§ TAREFA CURTA A
Copie sem alterações o trecho do texto sobre a música do casamento, começando em "Agora que estou" e terminando em "rituais simbolistas admirável.".

§ EXCERTO FORNECIDO
|---|
Estava a recomendar-lhe a versão do quarteto de cordas da Join me in death numa de gozo mas se casasse, não haveria dúvidas de que era com essa que entrava, o romantismo levado ao extremo, junta-te comigo na morte porque em direcção ao altar eu caminho, dizem no oriente que a morte traja de branco, há velas e flores, Cristo de sangue ungido nas mãos e pés, tu vestes de negro e levas violetas na lapela, punhos e cravat de renda branca, despediríamo-nos assim, ali, da vida e que a morte me abençoasse contigo.
Talvez tirasse de lá as pessoas, as pessoas não fariam falta, a menos que fossem outro tipo de pessoas.
O Valo explicava, aquando do boom que foi o Razorblade Romance, que a canção não era sobre o suicídio mas uma versão moderna da estória de Romeu e Julieta, a minha amiga diz que o organista provavelmente não a saberia tocar… ela escolheu três músicas e perguntou qual era a minha favorita, o cânone em ré maior do Pachelbel claro, não conhecia o gajo mas quem não conhece o tema?
Agora que estou metida nisto fico surpreendida com o protocolo e os rituais que proliferam na cerimónia.
É que há várias composições de Mendelssohn, Händel, Bach, Beethoven ou Verdi para cada momento, há para a entrada das Damas de honor, para a entrada da noiva, para a saída do altar dos noivos, para a saída do altar dos convidados… uma profusão de rituais simbolistas admirável.
Também me falava de que queria que fosse cantado o Avé Maria, sim esse do Schubert, na altura da troca das alianças, o que irá acontecer porque como fazia parte do grupo coral, há um tenor que irá proporcionar o momento, o restante enlace será acompanhado por vozes e piano dos restantes elementos, só espero que não esteja demasiado calor, porque isto de desmaiar lá à frente é coisa que ainda não experimentei.
|---|
§ DADOS FORNECIDOS
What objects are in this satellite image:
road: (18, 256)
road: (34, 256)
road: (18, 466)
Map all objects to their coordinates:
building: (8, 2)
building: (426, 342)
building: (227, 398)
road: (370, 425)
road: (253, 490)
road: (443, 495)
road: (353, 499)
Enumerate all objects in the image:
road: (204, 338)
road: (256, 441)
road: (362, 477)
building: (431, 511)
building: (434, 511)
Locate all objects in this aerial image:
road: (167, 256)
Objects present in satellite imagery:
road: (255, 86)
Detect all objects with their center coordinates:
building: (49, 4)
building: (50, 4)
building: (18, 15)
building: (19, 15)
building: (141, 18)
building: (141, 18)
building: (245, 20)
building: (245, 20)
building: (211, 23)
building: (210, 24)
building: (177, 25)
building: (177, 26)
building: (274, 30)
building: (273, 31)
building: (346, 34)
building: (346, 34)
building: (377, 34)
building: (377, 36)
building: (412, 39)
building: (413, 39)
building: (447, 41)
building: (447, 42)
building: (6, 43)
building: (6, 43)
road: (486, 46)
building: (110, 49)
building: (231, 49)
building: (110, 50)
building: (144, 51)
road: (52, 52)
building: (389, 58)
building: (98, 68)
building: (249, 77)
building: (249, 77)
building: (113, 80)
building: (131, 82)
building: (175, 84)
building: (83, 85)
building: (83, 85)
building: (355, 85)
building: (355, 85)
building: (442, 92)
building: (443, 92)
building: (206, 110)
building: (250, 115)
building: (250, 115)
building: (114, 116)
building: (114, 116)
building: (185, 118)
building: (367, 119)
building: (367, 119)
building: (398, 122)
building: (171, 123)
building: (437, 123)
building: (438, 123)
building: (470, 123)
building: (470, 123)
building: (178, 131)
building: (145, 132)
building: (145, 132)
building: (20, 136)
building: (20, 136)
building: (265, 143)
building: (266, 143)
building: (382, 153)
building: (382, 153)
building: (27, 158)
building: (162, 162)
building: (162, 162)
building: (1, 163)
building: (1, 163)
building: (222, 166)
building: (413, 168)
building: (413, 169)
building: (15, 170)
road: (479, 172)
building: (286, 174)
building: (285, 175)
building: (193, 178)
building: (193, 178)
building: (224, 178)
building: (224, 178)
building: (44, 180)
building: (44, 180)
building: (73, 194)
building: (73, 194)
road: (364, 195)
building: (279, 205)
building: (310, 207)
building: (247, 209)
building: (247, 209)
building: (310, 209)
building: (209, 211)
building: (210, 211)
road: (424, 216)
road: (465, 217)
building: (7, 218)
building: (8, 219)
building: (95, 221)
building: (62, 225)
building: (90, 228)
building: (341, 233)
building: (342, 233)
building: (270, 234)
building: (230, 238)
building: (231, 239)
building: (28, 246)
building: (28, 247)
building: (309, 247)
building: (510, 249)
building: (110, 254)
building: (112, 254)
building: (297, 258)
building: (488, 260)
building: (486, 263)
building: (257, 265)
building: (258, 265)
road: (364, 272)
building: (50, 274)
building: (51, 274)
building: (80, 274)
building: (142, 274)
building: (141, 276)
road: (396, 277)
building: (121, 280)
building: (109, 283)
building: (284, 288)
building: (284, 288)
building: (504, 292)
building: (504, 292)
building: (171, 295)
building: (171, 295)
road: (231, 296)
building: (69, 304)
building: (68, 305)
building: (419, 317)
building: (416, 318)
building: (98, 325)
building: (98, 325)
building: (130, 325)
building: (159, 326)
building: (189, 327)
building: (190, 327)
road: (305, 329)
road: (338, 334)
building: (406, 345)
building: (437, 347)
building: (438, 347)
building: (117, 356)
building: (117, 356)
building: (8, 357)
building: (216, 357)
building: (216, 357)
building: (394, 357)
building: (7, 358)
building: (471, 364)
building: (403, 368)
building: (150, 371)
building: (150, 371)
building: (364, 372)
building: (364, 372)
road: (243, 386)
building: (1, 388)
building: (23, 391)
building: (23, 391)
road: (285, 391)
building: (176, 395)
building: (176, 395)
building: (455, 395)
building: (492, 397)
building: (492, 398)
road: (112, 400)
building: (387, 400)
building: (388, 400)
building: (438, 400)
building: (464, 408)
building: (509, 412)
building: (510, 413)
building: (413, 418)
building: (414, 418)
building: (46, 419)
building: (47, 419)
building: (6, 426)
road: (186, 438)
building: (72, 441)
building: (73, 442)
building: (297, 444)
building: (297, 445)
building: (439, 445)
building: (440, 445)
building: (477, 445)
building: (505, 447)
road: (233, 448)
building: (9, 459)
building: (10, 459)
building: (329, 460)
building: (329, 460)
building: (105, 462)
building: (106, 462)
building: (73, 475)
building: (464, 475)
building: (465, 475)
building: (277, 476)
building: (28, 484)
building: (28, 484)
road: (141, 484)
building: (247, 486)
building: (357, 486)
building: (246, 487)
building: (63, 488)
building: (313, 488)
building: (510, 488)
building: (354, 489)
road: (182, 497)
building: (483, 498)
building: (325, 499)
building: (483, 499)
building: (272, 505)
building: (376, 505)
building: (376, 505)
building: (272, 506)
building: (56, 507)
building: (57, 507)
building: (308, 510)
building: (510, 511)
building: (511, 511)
|---|
§ TAREFA CURTA B
Repita sem alterações apenas as linhas dos registos, começando no início dos registos e terminando na linha que contém "road: (167, 256)", com ambas as extremidades incluídas.

§ RESPOSTA CORRETA A
Agora que estou metida nisto fico surpreendida com o protocolo e os rituais que proliferam na cerimónia.
É que há várias composições de Mendelssohn, Händel, Bach, Beethoven ou Verdi para cada momento, há para a entrada das Damas de honor, para a entrada da noiva, para a saída do altar dos noivos, para a saída do altar dos convidados… uma profusão de rituais simbolistas admirável.

§ RESPOSTA CORRETA B
What objects are in this satellite image:
road: (18, 256)
road: (34, 256)
road: (18, 466)
Map all objects to their coordinates:
building: (8, 2)
building: (426, 342)
building: (227, 398)
road: (370, 425)
road: (253, 490)
road: (443, 495)
road: (353, 499)
Enumerate all objects in the image:
road: (204, 338)
road: (256, 441)
road: (362, 477)
building: (431, 511)
building: (434, 511)
Locate all objects in this aerial image:
road: (167, 256)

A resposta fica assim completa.